We don't want to put too much burden on the Flink community and keep supporting all earlier serialized versions of BatchExecNodes. BatchExecNodes can evolve quicker than StreamExecNodes as the state component isn't an issue. Backwards compatibility of 2-3 Flink versions and at least 1 year of time should be enough for batch infrastructure to update.

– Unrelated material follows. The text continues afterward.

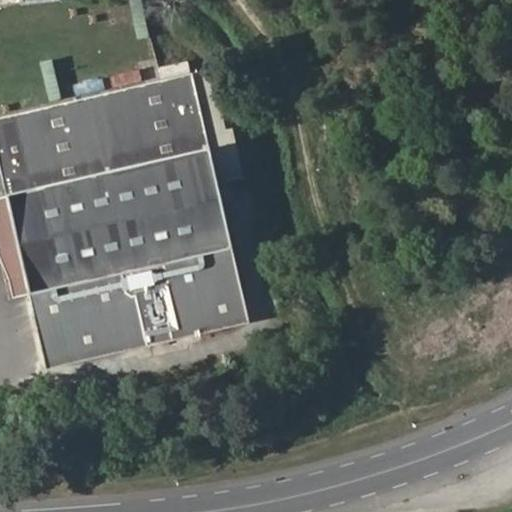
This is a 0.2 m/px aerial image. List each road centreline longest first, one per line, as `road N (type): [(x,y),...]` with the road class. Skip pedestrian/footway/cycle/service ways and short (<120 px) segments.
road 1 (track): [(232,0),(285,96),(326,255),(390,360),(411,372),(511,349)]
road 2 (secondary): [(511,423),(344,485),(212,511)]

Of course we should avoid breaking changes whenever possible.

Test Plan

CompiledPlan testing infra to be extended to include corresponding tests for all BatchExec* operators.

Similar to *RestoreTest.java test in here:

https://github.com/apache/flink/tree/master/flink-table/flink-table-planner/src/test/java/org/apache/flink/table/planner/plan/nodes/exec/stream

Due to batch queries nature, we do not expect the jobs to run forever (days, months, years) – unlike streaming jobs that could run for a long time. Hence there is no need to test state restore for operators. We expect all the queries to start and finish between Flink version upgrades.

The important functionality to be covered by tests: we need to test that any generated CompiledPlan for batch mode can be executed.

Rejected Alternatives

No comparable alternatives.